Medienberichten zufolge befanden sich zum Zeitpunkt des Unfalls im Energiespeicherkraftwerk Arbeiter vor Ort, um das Energiespeichersystem zu reparieren. Bei dem Energiespeichersystem handelt es sich um ein stromführendes Hochspannungs- und Hochenergie-System. Auf der Baustelle und bei der Inbetriebnahme gibt es viele Kabel und Drähte. Bei falscher Bedienung oder unsachgemäßem Umgang mit der Baustelle kann es zu Sicherheitsproblemen kommen. Vom Batteriekörper, der Integration, der technischen

Konstruktion, Bau, Betrieb und Wartung u.a. gibt es derzeit einschlägige Normen. Wenn sie nicht gemäß den Normen umgesetzt werden, treten Probleme wie unregelmäßiger Betrieb vor Ort, mangelnde Überwachung und unzureichendes Verständnis der Betreiber auf, was zu schwerwiegenden Sicherheitsfolgen führen kann.

4. Vorschläge für künftige Arbeiten

(1) Verstärkung des sicheren Betriebsmanagements und Verbesserung des technischen Überwachungssystems von Energiespeicherkraftwerken im Betrieb. Klärung der Verantwortlichkeiten des Managements und der zuständigen Stellen. In Anbetracht der versteckten Gefahren verschiedener Arten von Unfällen in Energiespeichern sollten Notfallpläne und Brandschutzmaßnahmen festgelegt werden, um die Sicherheit von Personal und Eigentum zu gewährleisten.
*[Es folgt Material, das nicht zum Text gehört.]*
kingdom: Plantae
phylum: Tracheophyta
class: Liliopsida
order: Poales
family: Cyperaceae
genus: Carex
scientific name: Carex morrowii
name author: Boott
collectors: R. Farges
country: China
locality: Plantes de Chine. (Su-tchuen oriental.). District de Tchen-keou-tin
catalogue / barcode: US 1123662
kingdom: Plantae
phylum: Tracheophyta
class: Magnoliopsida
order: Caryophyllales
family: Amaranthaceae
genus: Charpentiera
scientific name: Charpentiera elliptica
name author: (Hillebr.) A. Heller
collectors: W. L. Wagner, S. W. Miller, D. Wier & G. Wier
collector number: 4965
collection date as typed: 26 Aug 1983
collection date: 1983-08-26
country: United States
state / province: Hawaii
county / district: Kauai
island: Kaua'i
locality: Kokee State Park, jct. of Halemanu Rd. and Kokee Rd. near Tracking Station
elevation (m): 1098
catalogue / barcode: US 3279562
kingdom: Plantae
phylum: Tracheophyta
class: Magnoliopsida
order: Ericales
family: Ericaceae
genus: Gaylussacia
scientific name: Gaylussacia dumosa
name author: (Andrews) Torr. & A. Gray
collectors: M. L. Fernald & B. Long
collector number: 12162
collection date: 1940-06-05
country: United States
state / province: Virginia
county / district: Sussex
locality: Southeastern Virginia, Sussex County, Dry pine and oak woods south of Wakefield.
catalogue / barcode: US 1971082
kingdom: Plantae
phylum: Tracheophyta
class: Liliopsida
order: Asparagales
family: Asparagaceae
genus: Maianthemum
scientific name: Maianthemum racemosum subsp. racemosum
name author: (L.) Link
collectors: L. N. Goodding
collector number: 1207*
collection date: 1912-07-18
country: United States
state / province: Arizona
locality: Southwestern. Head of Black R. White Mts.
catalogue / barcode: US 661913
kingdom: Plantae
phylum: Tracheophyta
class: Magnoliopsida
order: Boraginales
(2) Verstärkte Anwendung von Standards für Energiespeichertechnologien, Aufbau eines Qualitätsmanagementsystems für den Bau, den Betrieb und die Wartung von Energiespeichern, Umsetzung einschlägiger Standardanforderungen in allen Aspekten der Überwachung von Energiespeichertechnologien und Gewährleistung der Sicherheit und Zuverlässigkeit von an das Stromnetz angeschlossenen Energiespeicheranlagen.

(3) Beschleunigung des Aufbaus von Ausfall- und Brandsimulationsplattformen für Energiespeichersysteme mit großer Kapazität, Durchführung von Forschungsarbeiten zum Mechanismus der Brandentwicklung und zur vorbeugenden Kontrolle von Energiespeichersystemen, Aufbau eines Systems zur Bewertung der Brandgefahr und des Brandschutzes von Energiespeichersystemen, Überprüfung und Verbesserung der Anpassung des Sicherheitssystems für Energiespeicher an unterschiedliche Umgebungen.

(4) Verstärkung der Forschung im Bereich der Sicherheitstechnologie für Energiespeicher, Untersuchung der Sicherheitstechnologie für Energiespeichersysteme in ihrer Lebenszyklusanwendung, Untersuchung des Online-Sicherheitsstatus von Energiespeichersystemen und der Diagnosetechnologie, Untersuchung der Sicherheit von Energiespeicherkraftwerken in Bezug auf Frühwarnung, Flammschutzmittel, Wärmedämmung, Brandbekämpfung usw. Ergreifen Sie praktische und wirksame Maßnahmen, um die Verbreitung und Anwendung neuer technologischer Errungenschaften zu beschleunigen.